To Live and Train in L.A. #12



I’m somewhere else, I guess, pedaling on the lone-dog circuit, training on the it-doesn’t-matter plan, exploring a landscape of potholed roads and renegade trails that end somewhere but not anywhere I yet know. Most cyclists I know are ramping into road season – racing or doing centuries or multi-day tours or what have you – or they’re ramping into a yet another kickass summer of mountain biking on trails so pristine and spectral that it’s difficult to ride them without pausing along the trailside to touch one’s self. Me, the only ramping-up I have in my future is months and months and months away, in the fall, cyclocross season, and aside from torturing myself (not touching myself) with two-hour dead-flat spinners on the L.A. River Path, what’s left to do but roll out the door and go on the urban version of the classic Heckawee ride. That means I ride to get lost and to find myself. I ride to say, “Where the Heckawee?” Even though we is just me and me is just a fellow who likes to lower the pressure on this cross-bike tires and enjoy all the mellowness that comes with it. I’ve got corks in my handlebars, too. Both from 2003.




You may recall me mentioning busy streets, insane drivers, and constant madness hereabouts? This street doesn’t qualify and my buddy the Champ would throw his hands heavenward and say, “See, Mag is making shit up again.” It’s true, though. In my neighborhood – Silver Lake, Echo Park – if you don’t mind 20+% grades and constant teeth-gritting even at ultra-slow speeds, the selection of traffic-free roads is almost limitless. Also, for the cyclocrosser, there are dozens of natural skill-building areas which, like all good skill-building areas, you don’t have to hammer up to enjoy their benefits. This road, for instance, after rising a long, long way up from the freeway overpass, peters out into a nice set of stairs. And what self-respecting cyclocrosser doesn’t like to dismount, shoulder the old bike, and bound up a few sets of stairs?



The reverse view after the first flight: You can get an idea of the grades you encounter while you’re pedaling your way up to this fun, amusing, very Heckawee staircase.




Each flight is 11 stairs and ideally you scale these stairs two steps at a time – you don’t have to run them, if you don’t want to, okay? because they are still going to hurt you – and the best method for the two-step-at-a-time method, in my humble and correct opinion, is to alternate your lead leg for each new flight.

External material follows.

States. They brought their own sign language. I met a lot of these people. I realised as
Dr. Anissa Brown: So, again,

I have a great reason for this, too, and this is it: Why the fuck wouldn’t you?




Of course, the answer to why the fuck wouldn’t you lies in what lies ahead. Looks like there are more than a couple of 11-step flights up this sumbitch.





Reverse view for further emphasis: Just looking at these stairs puts a deep-tissue misery into my thighs.

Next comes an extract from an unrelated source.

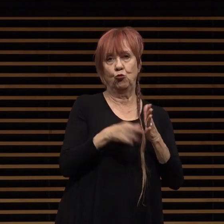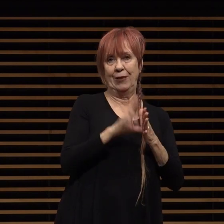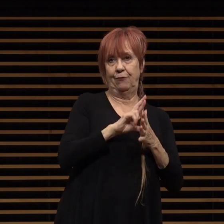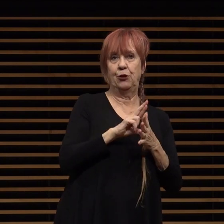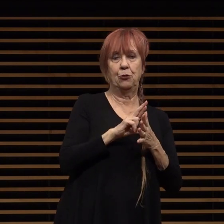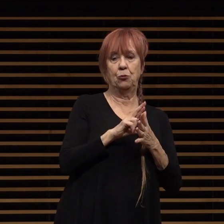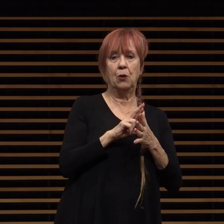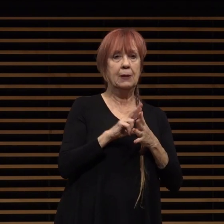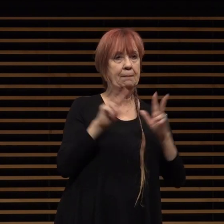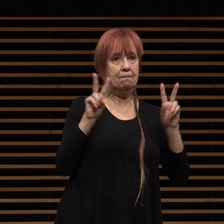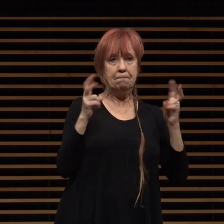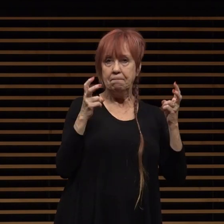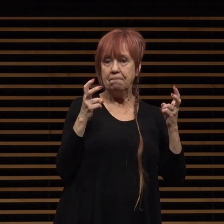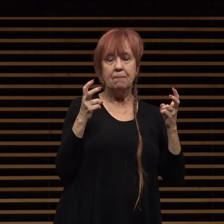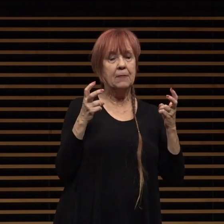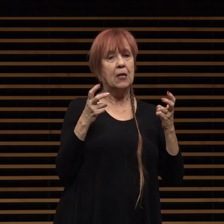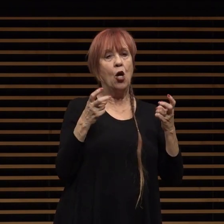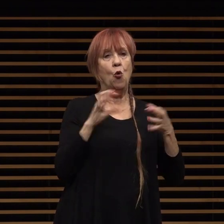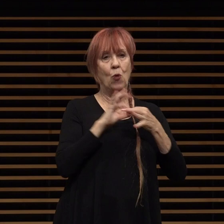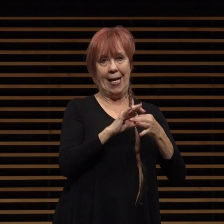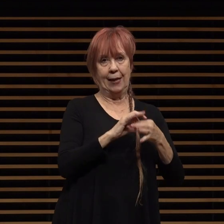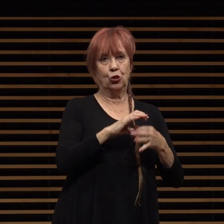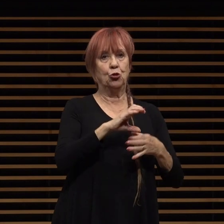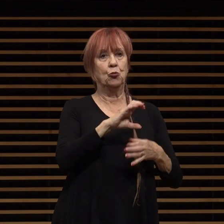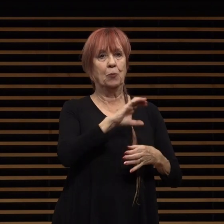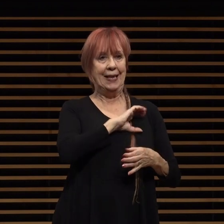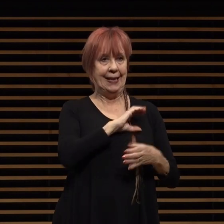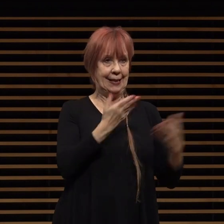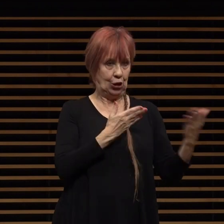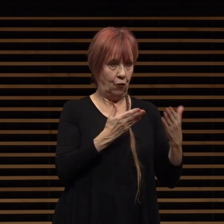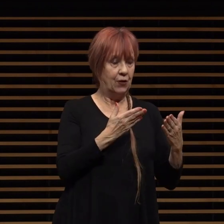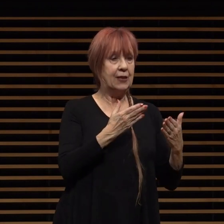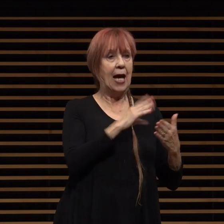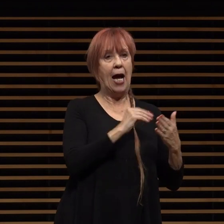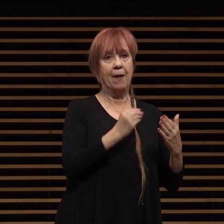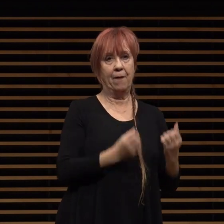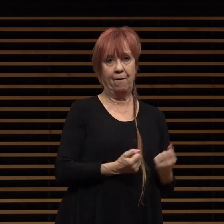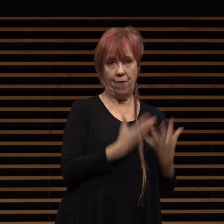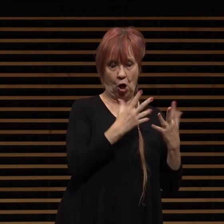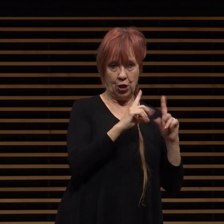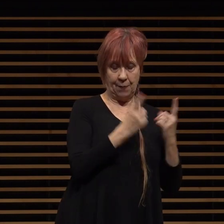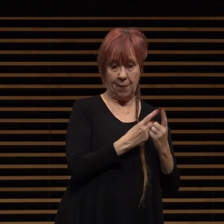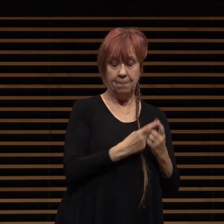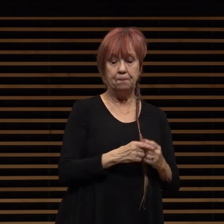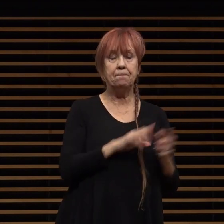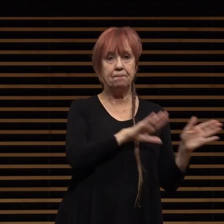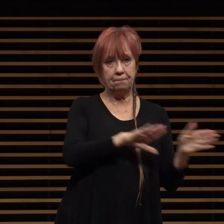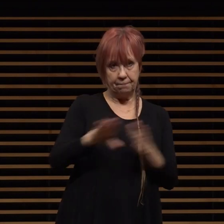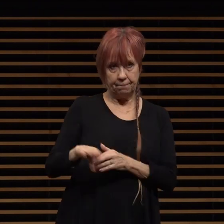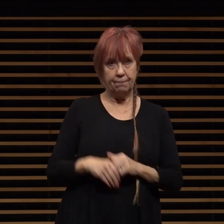relating to police services and our paston police and fire departments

At the top, looking back, you can see the Baxter Street in the foreground and Hollywood sign on the ridge in the distance. If you’re insane, which believe it or not I am not, you can try to ride your bike up and down Baxter Street. The inclines run between 25 and 30 percent – brutal going up and you’re almost certain to die on the way down (there are stop signs at the bottom).




Look the other way from the top of the stairs: Cesar Chavez Ravine in Elysian Park. This is the focus of all my Heckawee riding efforts, to learn the ins and outs of this park. Lots of scary people in here: gangbangers, et al. But maybe at 4:20 in the afternoon, I can ride through here without coming to grief. Wish me luck, hey.



1 comment:

  1. Ah, Mag, that is the shit right there, hey.